+++ INPUT RECORDS +++

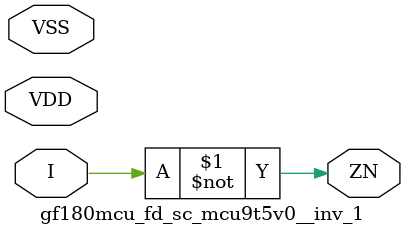
<source format=v>

module gf180mcu_fd_sc_mcu9t5v0__inv_1( I, ZN, VDD, VSS );
input I;
inout VDD, VSS;
output ZN;

	not MGM_BG_0( ZN, I );

endmodule

</source>
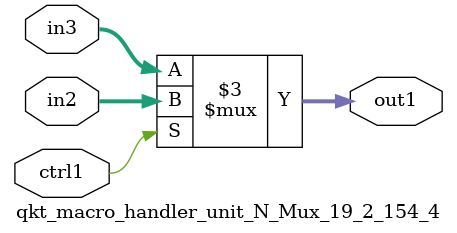
<source format=v>

`timescale 1ps / 1ps


module qkt_macro_handler_unit_N_Mux_19_2_154_4( in3, in2, ctrl1, out1 );

    input [18:0] in3;
    input [18:0] in2;
    input ctrl1;
    output [18:0] out1;
    reg [18:0] out1;

    
    // rtl_process:qkt_macro_handler_unit_N_Mux_19_2_154_4/qkt_macro_handler_unit_N_Mux_19_2_154_4_thread_1
    always @*
      begin : qkt_macro_handler_unit_N_Mux_19_2_154_4_thread_1
        case (ctrl1) 
          1'b1: 
            begin
              out1 = in2;
            end
          default: 
            begin
              out1 = in3;
            end
        endcase
      end

endmodule



</source>
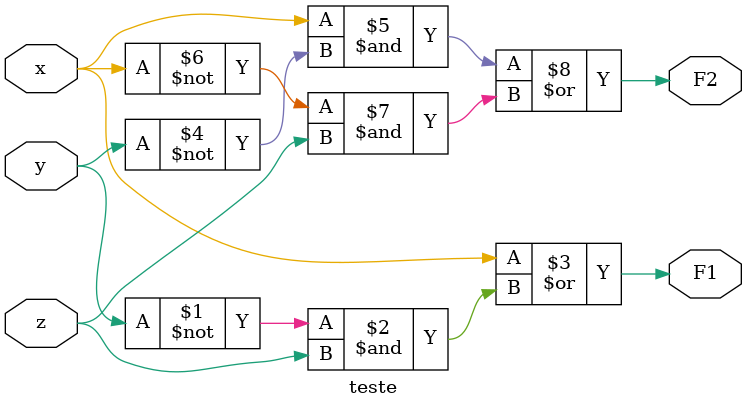
<source format=sv>

module teste(
    input logic x, y, z,
    output logic F1, F2
);
    assign F1 = x | (~y & z);
    assign F2 = (x & (~y)) | ((~x) & z);
endmodule

</source>
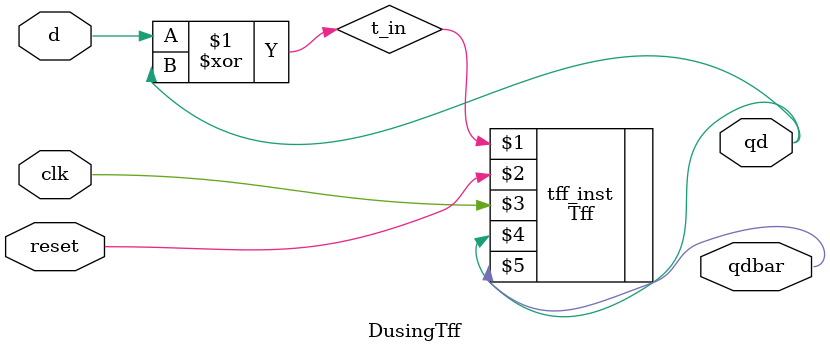
<source format=v>
`timescale 1ns / 1ps
module DusingTff(
    input d,
    input clk,
    input reset,
    output qd,
    output qdbar
);
    
    wire t_in = d ^ qd;

    
    Tff tff_inst(t_in,reset,clk,qd,qdbar);
endmodule


</source>
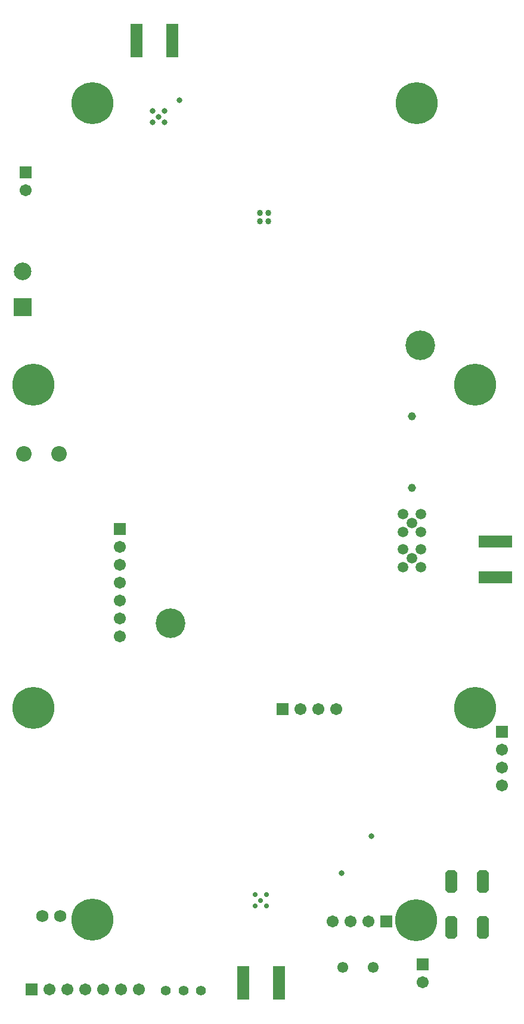
<source format=gbs>
%FSAX24Y24*%
%MOIN*%
G70*
G01*
G75*
G04 Layer_Color=16711935*
%ADD10R,0.0236X0.0236*%
%ADD11R,0.0591X0.1614*%
%ADD12R,0.0591X0.1772*%
%ADD13R,0.0413X0.0866*%
%ADD14R,0.0236X0.0236*%
%ADD15R,0.0472X0.0709*%
%ADD16R,0.0984X0.0984*%
%ADD17O,0.0315X0.0098*%
%ADD18O,0.0098X0.0315*%
%ADD19R,0.0413X0.0591*%
%ADD20R,0.1614X0.0591*%
%ADD21R,0.1772X0.0591*%
%ADD22R,0.0866X0.0413*%
%ADD23O,0.0138X0.0315*%
%ADD24O,0.0315X0.0138*%
%ADD25R,0.0295X0.0118*%
%ADD26R,0.0413X0.0709*%
%ADD27R,0.0315X0.0374*%
%ADD28R,0.1319X0.0965*%
%ADD29R,0.0374X0.0315*%
%ADD30R,0.0591X0.0591*%
%ADD31R,0.0591X0.0591*%
%ADD32O,0.0236X0.0886*%
%ADD33R,0.1024X0.0925*%
%ADD34R,0.0965X0.1319*%
%ADD35R,0.0591X0.0413*%
%ADD36R,0.0110X0.0110*%
%ADD37R,0.0140X0.0140*%
%ADD38R,0.0236X0.0413*%
%ADD39R,0.0354X0.0295*%
%ADD40R,0.0709X0.2953*%
%ADD41R,0.0197X0.1220*%
%ADD42R,0.0787X0.0984*%
%ADD43R,0.0787X0.1299*%
%ADD44R,0.0236X0.0551*%
%ADD45R,0.0433X0.0571*%
%ADD46O,0.0689X0.0217*%
%ADD47O,0.0217X0.0689*%
%ADD48R,0.0295X0.0354*%
%ADD49R,0.0433X0.0748*%
%ADD50R,0.0571X0.0433*%
%ADD51R,0.0394X0.0118*%
%ADD52R,0.0276X0.0118*%
%ADD53R,0.0709X0.0472*%
%ADD54R,0.0610X0.0236*%
%ADD55R,0.0591X0.1102*%
%ADD56R,0.0197X0.0315*%
%ADD57O,0.0177X0.0827*%
%ADD58O,0.0236X0.1358*%
%ADD59R,0.2032X0.1890*%
%ADD60R,0.0236X0.0197*%
%ADD61R,0.0846X0.0984*%
%ADD62R,0.0551X0.0236*%
%ADD63R,0.0709X0.0413*%
%ADD64R,0.0394X0.0138*%
%ADD65R,0.1850X0.1713*%
%ADD66R,0.0579X0.0291*%
%ADD67C,0.0120*%
%ADD68C,0.0100*%
%ADD69C,0.0200*%
%ADD70C,0.0500*%
%ADD71C,0.0300*%
%ADD72C,0.0080*%
%ADD73C,0.0150*%
%ADD74C,0.0800*%
%ADD75C,0.0580*%
%ADD76C,0.0400*%
%ADD77R,0.0091X0.0053*%
%ADD78R,0.0087X0.0171*%
%ADD79R,0.0394X0.0472*%
%ADD80R,0.1415X0.4155*%
%ADD81R,0.6957X0.3940*%
%ADD82R,0.0413X0.1161*%
%ADD83R,0.0757X0.0757*%
%ADD84R,0.0778X0.0256*%
%ADD85R,0.0028X0.0019*%
%ADD86R,0.0044X0.0024*%
%ADD87R,0.0025X0.0044*%
%ADD88R,0.0026X0.0039*%
%ADD89R,0.0029X0.0043*%
%ADD90R,0.0214X0.0034*%
%ADD91R,0.0470X0.0034*%
%ADD92R,0.0065X0.0043*%
%ADD93C,0.1575*%
%ADD94C,0.0591*%
%ADD95C,0.2264*%
%ADD96C,0.0787*%
%ADD97C,0.0532*%
%ADD98C,0.0600*%
%ADD99C,0.0906*%
%ADD100R,0.0906X0.0906*%
%ADD101C,0.0472*%
G04:AMPARAMS|DCode=102|XSize=120mil|YSize=60mil|CornerRadius=0mil|HoleSize=0mil|Usage=FLASHONLY|Rotation=90.000|XOffset=0mil|YOffset=0mil|HoleType=Round|Shape=Octagon|*
%AMOCTAGOND102*
4,1,8,0.0150,0.0600,-0.0150,0.0600,-0.0300,0.0450,-0.0300,-0.0450,-0.0150,-0.0600,0.0150,-0.0600,0.0300,-0.0450,0.0300,0.0450,0.0150,0.0600,0.0*
%
%ADD102OCTAGOND102*%

%ADD103C,0.0512*%
%ADD104C,0.0240*%
%ADD105C,0.0480*%
%ADD106C,0.0260*%
%ADD107C,0.0380*%
%ADD108R,0.0061X0.0050*%
%ADD109C,0.0098*%
%ADD110C,0.0079*%
%ADD111C,0.0040*%
%ADD112C,0.0236*%
%ADD113C,0.0080*%
%ADD114C,0.0059*%
%ADD115C,0.0049*%
%ADD116C,0.0070*%
%ADD117R,0.0217X0.0630*%
%ADD118R,0.0217X0.1024*%
%ADD119R,0.0630X0.0217*%
%ADD120R,0.0177X0.0236*%
%ADD121R,0.0236X0.0177*%
%ADD122R,0.0325X0.0325*%
%ADD123R,0.0335X0.0335*%
%ADD124R,0.0325X0.0335*%
%ADD125R,0.0335X0.0335*%
%ADD126R,0.0325X0.0335*%
%ADD127R,0.0316X0.0316*%
%ADD128R,0.0671X0.1694*%
%ADD129R,0.0671X0.1852*%
%ADD130R,0.0493X0.0946*%
%ADD131R,0.0316X0.0316*%
%ADD132R,0.0552X0.0789*%
%ADD133O,0.0395X0.0178*%
%ADD134O,0.0178X0.0395*%
%ADD135R,0.0493X0.0671*%
%ADD136R,0.1694X0.0671*%
%ADD137R,0.1852X0.0671*%
%ADD138R,0.0946X0.0493*%
%ADD139O,0.0216X0.0393*%
%ADD140O,0.0393X0.0216*%
%ADD141R,0.0375X0.0198*%
%ADD142R,0.0493X0.0789*%
%ADD143R,0.0395X0.0454*%
%ADD144R,0.1399X0.1045*%
%ADD145R,0.0454X0.0395*%
%ADD146R,0.0671X0.0671*%
%ADD147R,0.0671X0.0671*%
%ADD148O,0.0316X0.0966*%
%ADD149R,0.1104X0.1005*%
%ADD150R,0.1045X0.1399*%
%ADD151R,0.0671X0.0493*%
%ADD152O,0.0355X0.0138*%
%ADD153O,0.0138X0.0355*%
%ADD154R,0.0150X0.0150*%
%ADD155R,0.0180X0.0180*%
%ADD156R,0.0276X0.0276*%
%ADD157R,0.0316X0.0493*%
%ADD158R,0.0434X0.0375*%
%ADD159R,0.0789X0.3033*%
%ADD160R,0.1064X0.1064*%
%ADD161R,0.0275X0.1298*%
%ADD162R,0.0867X0.1064*%
%ADD163R,0.0867X0.1379*%
%ADD164R,0.0316X0.0631*%
%ADD165R,0.0513X0.0651*%
%ADD166O,0.0747X0.0275*%
%ADD167O,0.0275X0.0747*%
%ADD168R,0.0375X0.0434*%
%ADD169R,0.0513X0.0828*%
%ADD170R,0.0651X0.0513*%
%ADD171R,0.0474X0.0198*%
%ADD172R,0.0314X0.0156*%
%ADD173R,0.0789X0.0552*%
%ADD174R,0.0690X0.0316*%
%ADD175R,0.0671X0.1182*%
%ADD176R,0.0277X0.0395*%
%ADD177O,0.0257X0.0907*%
%ADD178O,0.0316X0.1438*%
%ADD179R,0.2112X0.1970*%
%ADD180R,0.0316X0.0277*%
%ADD181R,0.0926X0.1064*%
%ADD182R,0.0631X0.0316*%
%ADD183R,0.0789X0.0493*%
%ADD184R,0.0474X0.0218*%
%ADD185R,0.1930X0.1793*%
%ADD186R,0.0659X0.0371*%
%ADD187C,0.1655*%
%ADD188C,0.0671*%
%ADD189C,0.2344*%
%ADD190C,0.0867*%
%ADD191C,0.0612*%
%ADD192C,0.0680*%
%ADD193C,0.0986*%
%ADD194R,0.0986X0.0986*%
%ADD195C,0.0552*%
G04:AMPARAMS|DCode=196|XSize=128mil|YSize=68mil|CornerRadius=0mil|HoleSize=0mil|Usage=FLASHONLY|Rotation=90.000|XOffset=0mil|YOffset=0mil|HoleType=Round|Shape=Octagon|*
%AMOCTAGOND196*
4,1,8,0.0170,0.0640,-0.0170,0.0640,-0.0340,0.0470,-0.0340,-0.0470,-0.0170,-0.0640,0.0170,-0.0640,0.0340,-0.0470,0.0340,0.0470,0.0170,0.0640,0.0*
%
%ADD196OCTAGOND196*%

%ADD197C,0.0592*%
%ADD198C,0.0320*%
%ADD199C,0.0460*%
%ADD200C,0.0340*%
%ADD201C,0.0280*%
D129*
X-006600Y034114D02*
D03*
X-004600D02*
D03*
X001362Y-018560D02*
D03*
X-000638D02*
D03*
D137*
X013470Y004130D02*
D03*
Y006130D02*
D03*
D146*
X013844Y-004517D02*
D03*
X-007525Y006812D02*
D03*
X009415Y-017509D02*
D03*
X-012786Y026734D02*
D03*
D147*
X001565Y-003240D02*
D03*
X007368Y-015125D02*
D03*
X-012440Y-018922D02*
D03*
D187*
X-004700Y001534D02*
D03*
X009276Y017086D02*
D03*
D188*
X004565Y-003240D02*
D03*
X003565D02*
D03*
X002565D02*
D03*
X004368Y-015125D02*
D03*
X005368D02*
D03*
X006368D02*
D03*
X013844Y-005517D02*
D03*
Y-006517D02*
D03*
Y-007517D02*
D03*
X-007525Y004812D02*
D03*
Y005813D02*
D03*
Y003812D02*
D03*
Y002812D02*
D03*
Y001813D02*
D03*
Y000812D02*
D03*
X009415Y-018509D02*
D03*
X-010440Y-018922D02*
D03*
X-011440D02*
D03*
X-009440D02*
D03*
X-008440D02*
D03*
X-007440D02*
D03*
X-006440D02*
D03*
X-012786Y025734D02*
D03*
D189*
X-009061Y030629D02*
D03*
X009061D02*
D03*
X012352Y-003186D02*
D03*
X009060Y-015052D02*
D03*
X-009062Y-015023D02*
D03*
X-012353Y014881D02*
D03*
Y-003178D02*
D03*
X012352Y014881D02*
D03*
D190*
X-012879Y011012D02*
D03*
X-010911D02*
D03*
D191*
X004927Y-017684D02*
D03*
X006659D02*
D03*
D192*
X-011873Y-014832D02*
D03*
X-010873D02*
D03*
D193*
X-012943Y021228D02*
D03*
D194*
Y019227D02*
D03*
D195*
X-003971Y-018985D02*
D03*
X-004955D02*
D03*
X-002987D02*
D03*
D196*
X012775Y-012887D02*
D03*
Y-015447D02*
D03*
X010995Y-012887D02*
D03*
Y-015447D02*
D03*
D197*
X008812Y005176D02*
D03*
X009312Y004676D02*
D03*
X008312Y005676D02*
D03*
Y004676D02*
D03*
X009312Y005676D02*
D03*
Y007645D02*
D03*
X008312Y006645D02*
D03*
Y007645D02*
D03*
X009312Y006645D02*
D03*
X008812Y007145D02*
D03*
D198*
X-005035Y029535D02*
D03*
Y030185D02*
D03*
X-005685Y029535D02*
D03*
Y030185D02*
D03*
X-005350Y029860D02*
D03*
X004872Y-012414D02*
D03*
X006557Y-010364D02*
D03*
X-004189Y030779D02*
D03*
D199*
X008812Y013103D02*
D03*
Y009107D02*
D03*
D200*
X000787Y024479D02*
D03*
Y024006D02*
D03*
X000314Y024479D02*
D03*
Y024006D02*
D03*
D201*
X000353Y-013941D02*
D03*
X000687Y-014266D02*
D03*
Y-013617D02*
D03*
X000038D02*
D03*
Y-014266D02*
D03*
M02*

</source>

+++

* **ABOUT THIS TASK**:
Report every line of the preceding listing where the string "output" occurs.

* **EXERCISE ANSWER**:
output ZN;
    output [18:0] out1;
    output logic F1, F2
    output qd,
    output qdbar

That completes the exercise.